[Opening MATERIAL PROVIDED section]
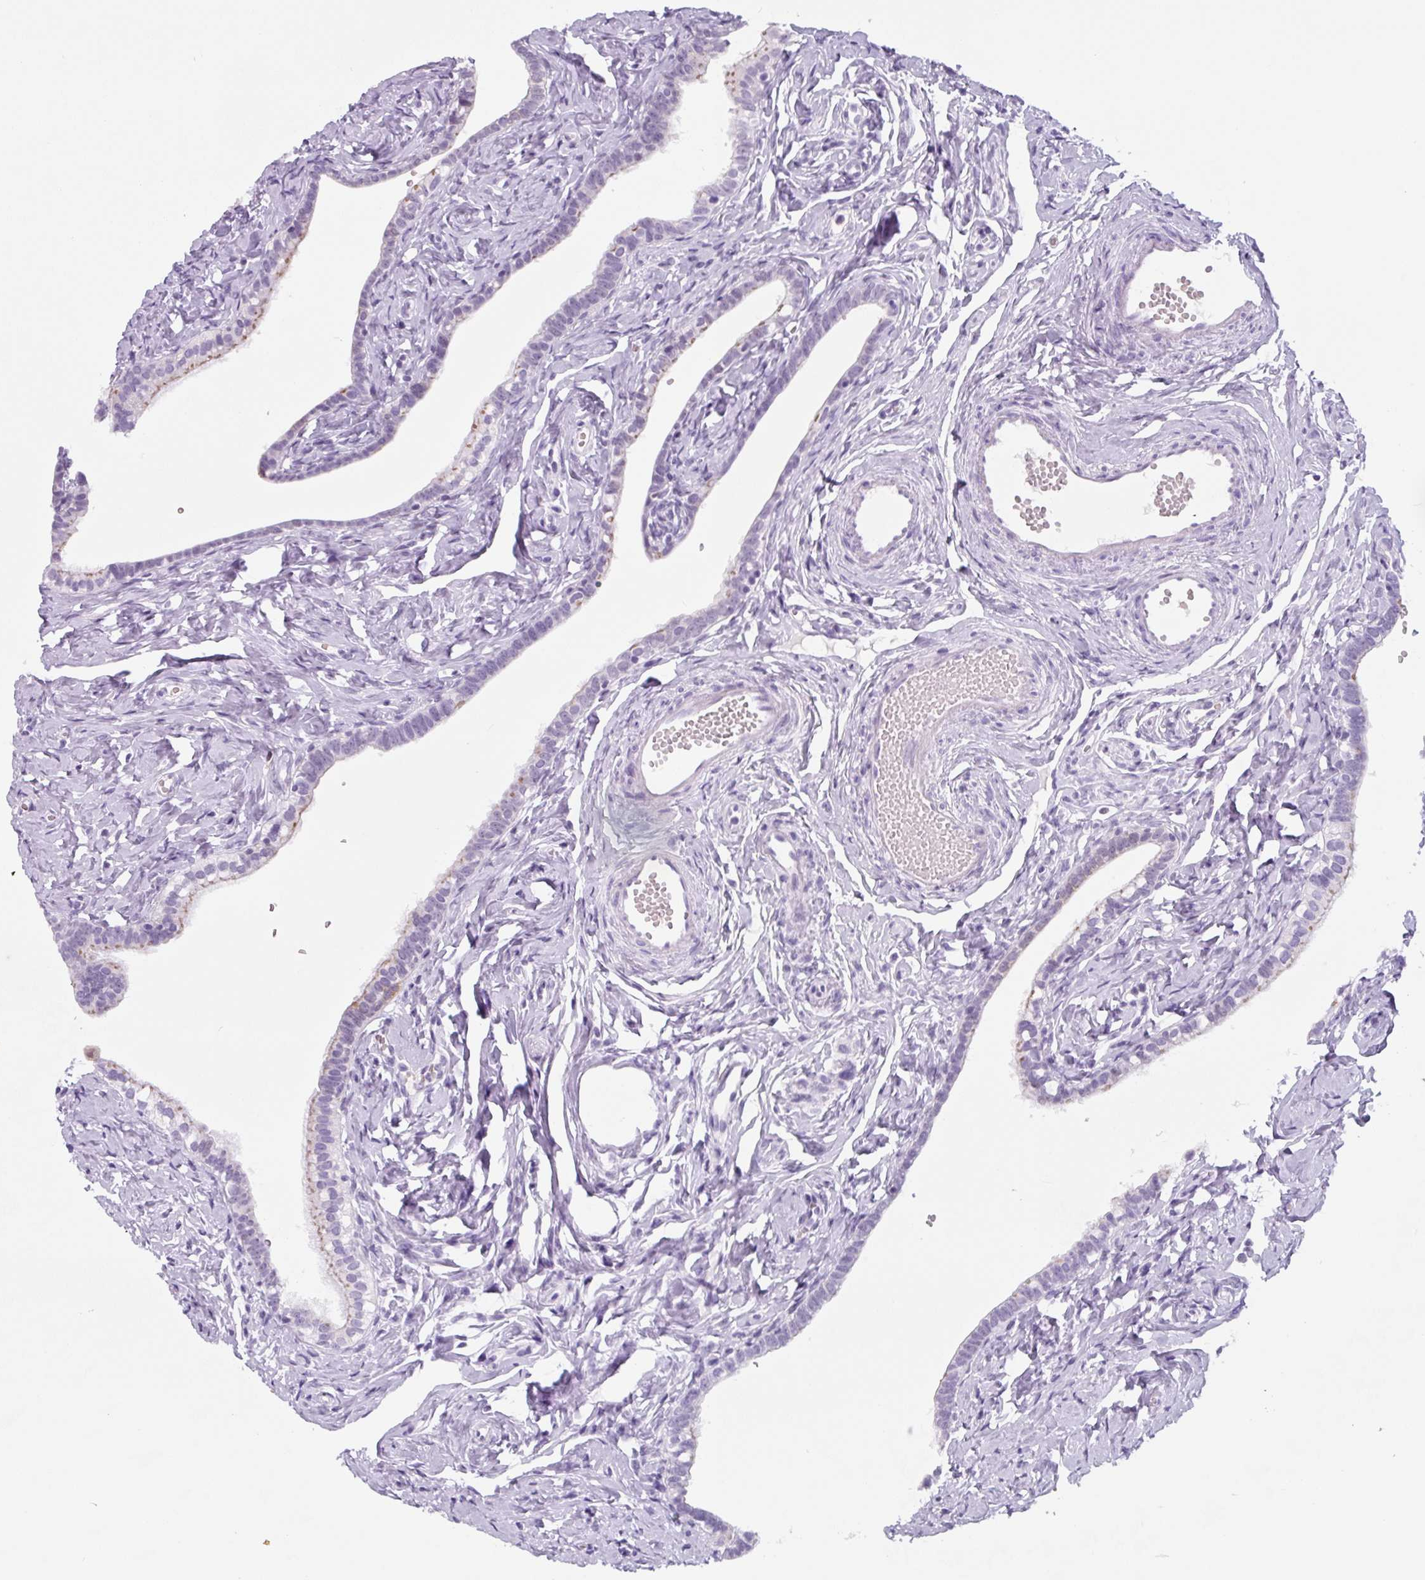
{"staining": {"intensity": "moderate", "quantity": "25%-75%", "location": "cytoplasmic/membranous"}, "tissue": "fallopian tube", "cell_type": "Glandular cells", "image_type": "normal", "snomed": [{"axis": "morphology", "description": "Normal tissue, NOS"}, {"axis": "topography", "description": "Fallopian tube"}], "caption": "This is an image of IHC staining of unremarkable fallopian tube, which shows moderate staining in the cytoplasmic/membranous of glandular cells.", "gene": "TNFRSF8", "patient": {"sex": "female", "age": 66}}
[Closing MATERIAL PROVIDED section]
[Opening MATERIAL PROVIDED section]
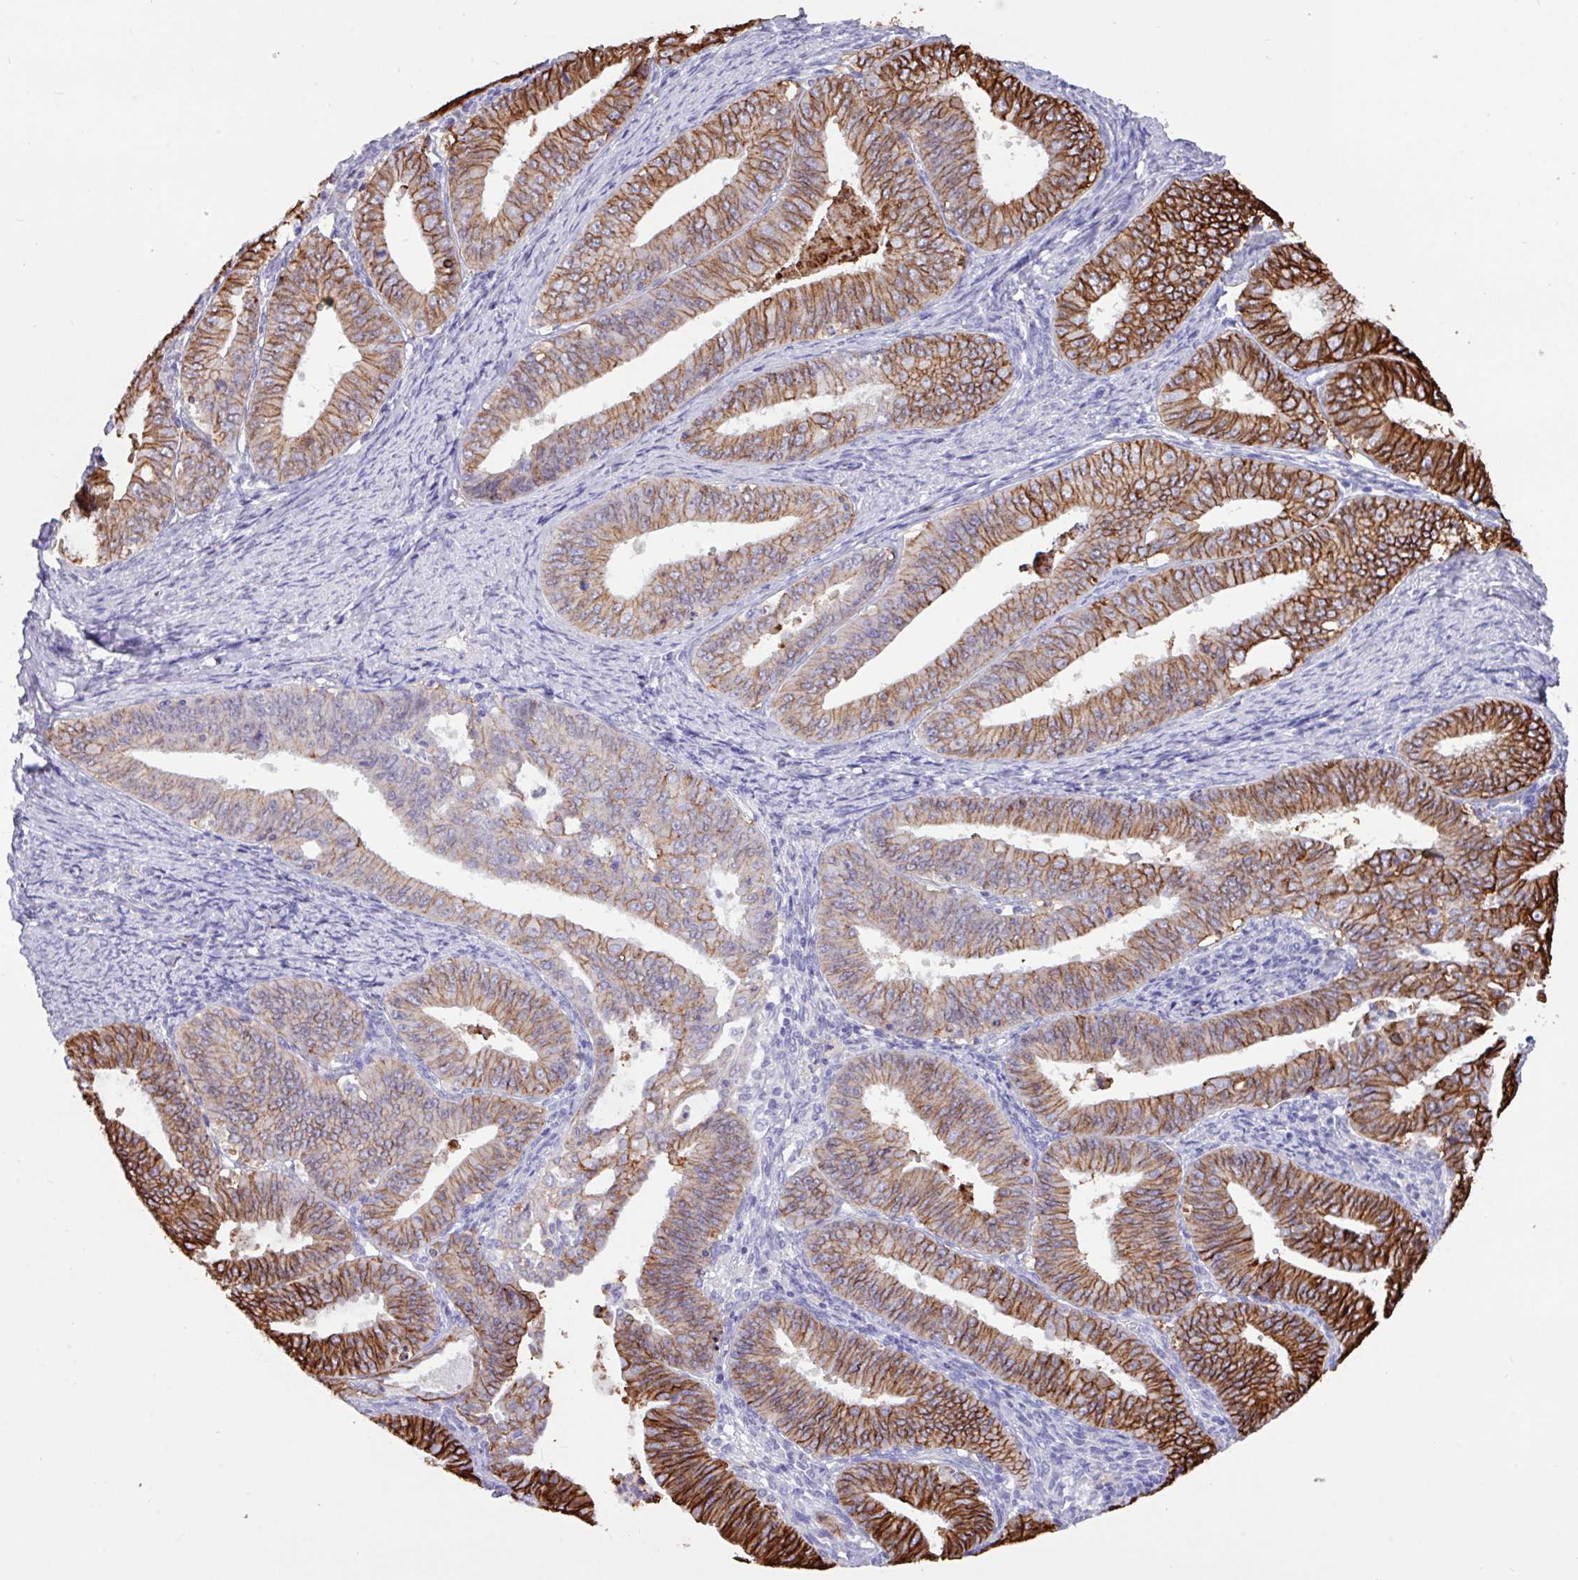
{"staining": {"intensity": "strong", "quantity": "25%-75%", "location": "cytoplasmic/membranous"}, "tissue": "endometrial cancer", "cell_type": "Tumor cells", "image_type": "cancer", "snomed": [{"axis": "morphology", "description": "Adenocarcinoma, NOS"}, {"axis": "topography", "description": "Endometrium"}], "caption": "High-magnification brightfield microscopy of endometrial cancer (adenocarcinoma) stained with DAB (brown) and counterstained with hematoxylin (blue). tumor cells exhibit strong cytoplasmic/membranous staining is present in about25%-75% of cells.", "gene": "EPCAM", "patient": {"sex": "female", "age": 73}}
[Closing MATERIAL PROVIDED section]
[Opening MATERIAL PROVIDED section]
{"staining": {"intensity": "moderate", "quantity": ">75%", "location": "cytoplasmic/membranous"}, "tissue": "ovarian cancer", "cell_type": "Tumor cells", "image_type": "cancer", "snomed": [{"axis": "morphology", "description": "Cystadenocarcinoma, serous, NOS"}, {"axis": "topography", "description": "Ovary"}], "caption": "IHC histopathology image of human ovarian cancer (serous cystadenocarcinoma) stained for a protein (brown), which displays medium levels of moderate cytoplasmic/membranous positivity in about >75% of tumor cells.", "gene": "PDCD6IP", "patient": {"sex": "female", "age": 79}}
[Closing MATERIAL PROVIDED section]
--- WHAT TO WORK ON ---
Count the lines in the records above that contain the word "Tumor", and reply with that number alone.

--- FINISHED EXERCISE ---
2